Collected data
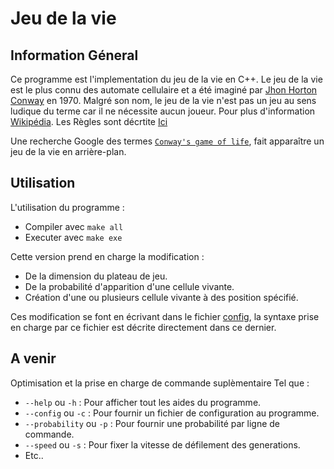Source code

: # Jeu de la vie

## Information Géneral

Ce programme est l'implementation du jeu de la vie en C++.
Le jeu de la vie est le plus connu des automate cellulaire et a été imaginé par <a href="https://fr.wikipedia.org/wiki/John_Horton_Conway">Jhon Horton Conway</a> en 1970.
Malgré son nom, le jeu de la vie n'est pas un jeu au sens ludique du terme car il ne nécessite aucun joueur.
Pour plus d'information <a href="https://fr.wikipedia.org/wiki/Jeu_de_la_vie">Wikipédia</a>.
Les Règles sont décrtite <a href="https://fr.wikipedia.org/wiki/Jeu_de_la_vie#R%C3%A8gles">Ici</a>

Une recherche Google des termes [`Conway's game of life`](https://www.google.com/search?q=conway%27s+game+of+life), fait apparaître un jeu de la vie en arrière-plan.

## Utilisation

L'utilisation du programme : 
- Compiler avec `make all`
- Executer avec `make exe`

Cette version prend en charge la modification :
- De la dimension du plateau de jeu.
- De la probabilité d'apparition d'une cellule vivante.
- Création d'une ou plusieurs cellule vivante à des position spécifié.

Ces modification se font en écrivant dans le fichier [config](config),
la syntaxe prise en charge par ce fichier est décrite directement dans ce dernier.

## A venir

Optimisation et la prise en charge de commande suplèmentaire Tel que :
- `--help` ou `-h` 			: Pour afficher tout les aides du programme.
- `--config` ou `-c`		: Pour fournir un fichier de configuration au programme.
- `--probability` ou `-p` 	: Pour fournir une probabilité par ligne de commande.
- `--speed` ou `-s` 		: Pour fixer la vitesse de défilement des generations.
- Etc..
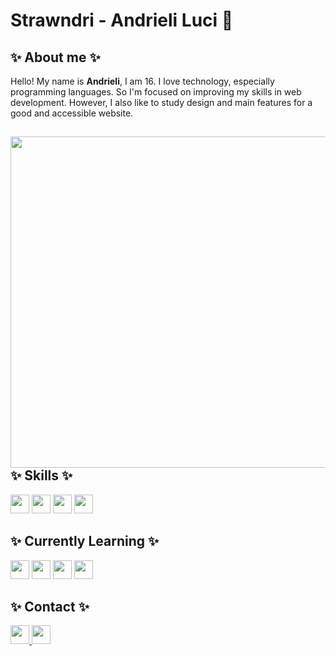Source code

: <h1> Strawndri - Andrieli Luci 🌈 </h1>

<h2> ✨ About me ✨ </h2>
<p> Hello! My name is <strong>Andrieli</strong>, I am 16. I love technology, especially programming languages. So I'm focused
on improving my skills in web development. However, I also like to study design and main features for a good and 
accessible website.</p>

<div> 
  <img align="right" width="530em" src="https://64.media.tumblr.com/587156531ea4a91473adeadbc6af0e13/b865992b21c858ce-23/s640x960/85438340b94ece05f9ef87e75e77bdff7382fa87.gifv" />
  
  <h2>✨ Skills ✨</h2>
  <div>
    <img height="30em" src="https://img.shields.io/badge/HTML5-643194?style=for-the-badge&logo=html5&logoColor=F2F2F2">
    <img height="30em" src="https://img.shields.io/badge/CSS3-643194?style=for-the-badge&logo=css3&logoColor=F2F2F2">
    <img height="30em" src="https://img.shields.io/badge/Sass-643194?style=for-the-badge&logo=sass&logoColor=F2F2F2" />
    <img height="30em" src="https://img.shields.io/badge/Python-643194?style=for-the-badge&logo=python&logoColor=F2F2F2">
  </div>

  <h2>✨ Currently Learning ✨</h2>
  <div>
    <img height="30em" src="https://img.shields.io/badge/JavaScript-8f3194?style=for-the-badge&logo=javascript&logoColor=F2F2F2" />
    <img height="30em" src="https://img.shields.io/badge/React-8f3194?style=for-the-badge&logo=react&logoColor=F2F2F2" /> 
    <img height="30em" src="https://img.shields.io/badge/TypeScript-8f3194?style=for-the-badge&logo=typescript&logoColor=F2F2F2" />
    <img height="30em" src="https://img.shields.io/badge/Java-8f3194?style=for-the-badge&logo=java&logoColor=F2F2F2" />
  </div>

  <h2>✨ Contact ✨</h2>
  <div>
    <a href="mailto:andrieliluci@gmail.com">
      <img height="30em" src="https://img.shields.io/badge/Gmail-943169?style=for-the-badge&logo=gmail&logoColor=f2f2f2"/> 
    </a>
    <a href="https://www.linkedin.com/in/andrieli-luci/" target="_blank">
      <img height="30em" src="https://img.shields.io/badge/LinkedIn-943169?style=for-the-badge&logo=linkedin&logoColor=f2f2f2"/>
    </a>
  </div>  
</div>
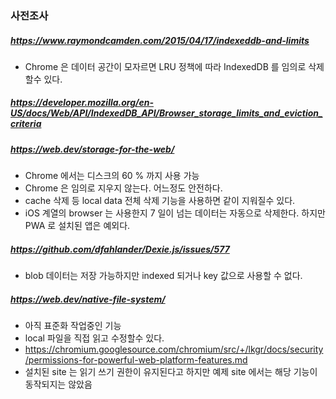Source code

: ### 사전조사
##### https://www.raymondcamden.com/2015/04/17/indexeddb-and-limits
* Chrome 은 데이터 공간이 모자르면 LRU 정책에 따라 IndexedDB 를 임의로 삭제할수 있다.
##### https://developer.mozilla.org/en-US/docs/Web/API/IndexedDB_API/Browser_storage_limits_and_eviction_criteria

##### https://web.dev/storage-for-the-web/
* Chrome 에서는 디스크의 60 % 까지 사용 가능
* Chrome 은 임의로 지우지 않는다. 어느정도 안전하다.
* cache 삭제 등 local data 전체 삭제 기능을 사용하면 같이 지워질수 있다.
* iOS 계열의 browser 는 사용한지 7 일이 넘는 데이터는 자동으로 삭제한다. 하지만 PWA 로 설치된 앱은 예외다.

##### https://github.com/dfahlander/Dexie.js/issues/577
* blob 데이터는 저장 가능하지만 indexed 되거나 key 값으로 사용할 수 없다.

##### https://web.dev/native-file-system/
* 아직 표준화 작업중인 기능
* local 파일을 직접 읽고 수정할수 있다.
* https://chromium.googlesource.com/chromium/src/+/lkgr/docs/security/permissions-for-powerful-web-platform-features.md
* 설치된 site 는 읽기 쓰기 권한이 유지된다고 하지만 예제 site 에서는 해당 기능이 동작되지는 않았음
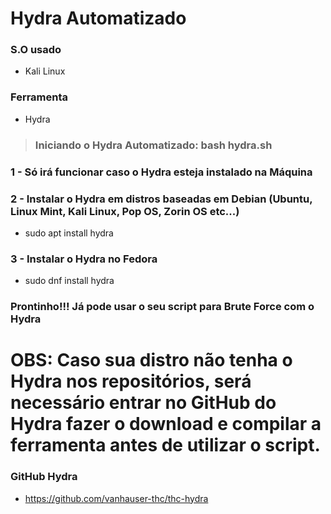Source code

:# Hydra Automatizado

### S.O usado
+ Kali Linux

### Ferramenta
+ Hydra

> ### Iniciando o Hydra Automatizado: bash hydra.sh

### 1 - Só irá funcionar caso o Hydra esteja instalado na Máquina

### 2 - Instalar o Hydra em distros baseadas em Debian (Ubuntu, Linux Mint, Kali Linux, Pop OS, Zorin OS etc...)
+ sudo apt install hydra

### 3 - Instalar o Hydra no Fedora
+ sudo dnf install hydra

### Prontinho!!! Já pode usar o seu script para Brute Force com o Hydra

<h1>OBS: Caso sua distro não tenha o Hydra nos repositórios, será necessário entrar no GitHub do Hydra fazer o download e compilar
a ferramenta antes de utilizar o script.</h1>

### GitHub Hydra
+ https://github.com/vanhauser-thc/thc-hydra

▶ _Work task_
Starting at the line that contains "Automatizado: bash hydra.sh", print every line through the last one of the records, exactly and with nothing else.

▶ _Reply to the task_
> ### Iniciando o Hydra Automatizado: bash hydra.sh

### 1 - Só irá funcionar caso o Hydra esteja instalado na Máquina

### 2 - Instalar o Hydra em distros baseadas em Debian (Ubuntu, Linux Mint, Kali Linux, Pop OS, Zorin OS etc...)
+ sudo apt install hydra

### 3 - Instalar o Hydra no Fedora
+ sudo dnf install hydra

### Prontinho!!! Já pode usar o seu script para Brute Force com o Hydra

<h1>OBS: Caso sua distro não tenha o Hydra nos repositórios, será necessário entrar no GitHub do Hydra fazer o download e compilar
a ferramenta antes de utilizar o script.</h1>

### GitHub Hydra
+ https://github.com/vanhauser-thc/thc-hydra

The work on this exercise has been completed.